TUGAS DAN LATIHAN
[a] Sebutkan semua reaksi yang muncul di kolom komentar terhadap video dalam teks tentang guru yang direkam muridnya.
[b] Apa caption video yang beredar di TikTok menurut teks tentang guru yang direkam muridnya?

───── TEKS YANG DIBERIKAN

Ruang Kelas yang Tak Lagi Sunyi
(Ilustrasi)
Pagi itu, sebut saja Bu Rina, hanya ingin menegur muridnya yang ribut.
Suaranya lembut, nyaris bergetar menahan sabar. Namun di sudut ruangan, sepasang tangan kecil sudah mengangkat ponsel, merekam wajahnya tanpa izin.
Sehari kemudian, videonya beredar di TikTok dengan caption: "Guru baper banget."
Komentar pun membanjir. Ada yang menertawakan, ada yang menyindir, bahkan membuat parodi dari cuplikan itu.
Sementara Bu Rina tokoh fiktif yang mewakili banyak guru di dunia nyata hanya bisa diam.
Ia bukan takut viral, tapi merasa harga dirinya luruh bersama tawa yang memenuhi kolom komentar.
"Saya tidak marah direkam," katanya pelan. "Tapi rasanya seperti dijadikan bahan hiburan."
Ruang kelas kini tak lagi sekadar tempat belajar.

──────────
───── INFORMASI YANG DITAMPILKAN

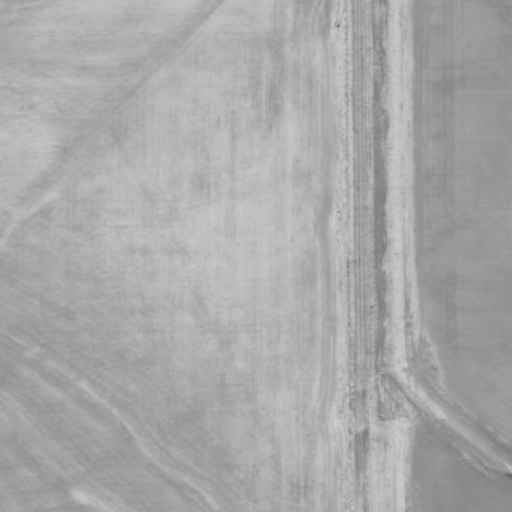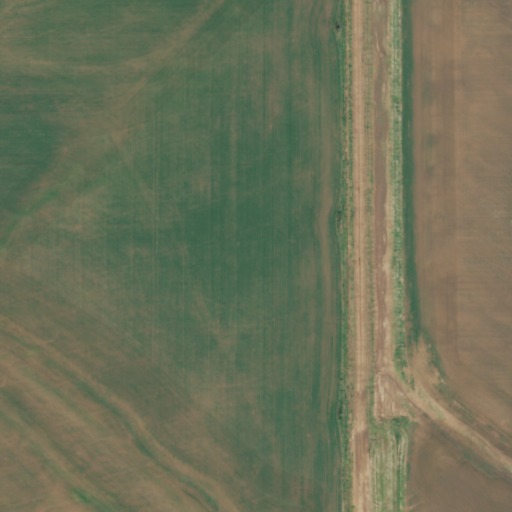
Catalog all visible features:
road: (340, 256)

──────────

JAWABAN PER TUGAS
[a] Menertawakan, menyindir, dan membuat parodi dari cuplikan itu.

[b] "Guru baper banget."